With the Omaha area in the midst of its hottest stretch of the summer, the city hit triple-digits on Monday — for the first time in two years.
The temperature reached 100 degrees at 2:49 p.m. The last triple-digit day was the 101 degrees on May 27, 2018, according to the National Weather Service.
The heat is expected to continue through Thursday, followed by cooler weather and a chance of rain, said Brett Albright, meteorologist with the weather service.
Highs in Omaha are expected to be in the upper 90s through Thursday, Albright said, which would make the time period since Saturday the summer’s longest stretch of days at 95 or above.
This summer, Omaha has seen more than its normal share of days with temperatures at or above 90, Albright said. Through Thursday, Omaha will have recorded 45 such days. Since the 1930s, Omaha has averaged 36 per year, he said.
After cooler weather moves in Friday, highs are expected to continue dropping into early next week.
“We’re almost there, we just need to get through the workweek,” he said.
The cool weather could continue into the first week of September: The U.S. Climate Prediction Center is projecting a cool start to the month for much of the north-central United States.
Any rain that comes is sorely needed. Omaha is in the midst of its fourth-driest start to the month of August, Albright said. Rain is possible on Friday and again on Sunday, with the best chance for a meaningful amount Sunday night, he said.
A possible case of heat stroke was reported Monday afternoon. Medics were called to Pacific Springs Golf Course, 168th and Harney Streets, to check on a woman with apparent heat stroke, according to scanner traffic.
Heat is the biggest weather killer in the nation, according to the U.S. Centers for Disease Control and Prevention. On average, it’s responsible for more deaths per year than any other type of weather.
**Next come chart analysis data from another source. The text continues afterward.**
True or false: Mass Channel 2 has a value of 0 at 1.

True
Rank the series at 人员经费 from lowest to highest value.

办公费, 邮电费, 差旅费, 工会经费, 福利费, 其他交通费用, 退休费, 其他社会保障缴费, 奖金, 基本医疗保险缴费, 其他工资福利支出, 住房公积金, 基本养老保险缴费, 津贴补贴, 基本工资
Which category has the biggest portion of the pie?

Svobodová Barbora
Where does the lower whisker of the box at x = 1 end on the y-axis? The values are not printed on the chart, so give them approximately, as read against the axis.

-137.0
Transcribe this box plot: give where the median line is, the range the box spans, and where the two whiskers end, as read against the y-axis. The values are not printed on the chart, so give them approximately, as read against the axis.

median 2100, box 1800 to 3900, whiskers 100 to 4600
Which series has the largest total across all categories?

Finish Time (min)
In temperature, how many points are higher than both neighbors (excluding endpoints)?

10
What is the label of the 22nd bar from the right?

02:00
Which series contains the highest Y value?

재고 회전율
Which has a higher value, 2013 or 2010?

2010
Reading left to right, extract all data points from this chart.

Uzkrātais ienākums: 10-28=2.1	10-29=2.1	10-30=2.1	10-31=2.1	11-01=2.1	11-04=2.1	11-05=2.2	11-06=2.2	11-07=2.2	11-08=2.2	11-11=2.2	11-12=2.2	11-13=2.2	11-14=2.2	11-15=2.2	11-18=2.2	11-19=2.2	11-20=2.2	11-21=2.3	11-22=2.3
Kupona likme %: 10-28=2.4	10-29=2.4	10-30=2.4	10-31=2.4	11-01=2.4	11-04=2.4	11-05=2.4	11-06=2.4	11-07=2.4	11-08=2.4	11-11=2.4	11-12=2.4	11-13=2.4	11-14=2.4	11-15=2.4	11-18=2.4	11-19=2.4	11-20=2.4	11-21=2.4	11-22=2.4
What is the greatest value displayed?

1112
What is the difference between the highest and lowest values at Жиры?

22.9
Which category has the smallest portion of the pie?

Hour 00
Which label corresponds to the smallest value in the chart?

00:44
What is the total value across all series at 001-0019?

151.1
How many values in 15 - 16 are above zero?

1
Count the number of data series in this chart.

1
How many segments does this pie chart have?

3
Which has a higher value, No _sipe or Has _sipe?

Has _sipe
“You may love your outdoor time,” Douglas County Health Director Adi Pour said. “But if you are not ready for what has been forecast, it can be dangerous. You know what to do to prevent heat-related injuries: Stay cool, stay hydrated and be aware of the conditions.”
County health officials offer these tips:
• Never leave a person or an animal in a closed, parked vehicle.
• Drink plenty of fluids before you get thirsty — water is the best drink.
• Avoid drinks with alcohol or caffeine.
• Take advantage of air conditioning as much as you can.
• Wear light-colored, loose-fitting clothing.
• Limit outdoor activities to the cooler morning and evening hours.
• Athletes participating in outdoor activities need special attention and lots of fluids.
• Check on people 65 years of age or older. They are more at risk, as are children.
• Use a sunscreen of SPF 15 or higher.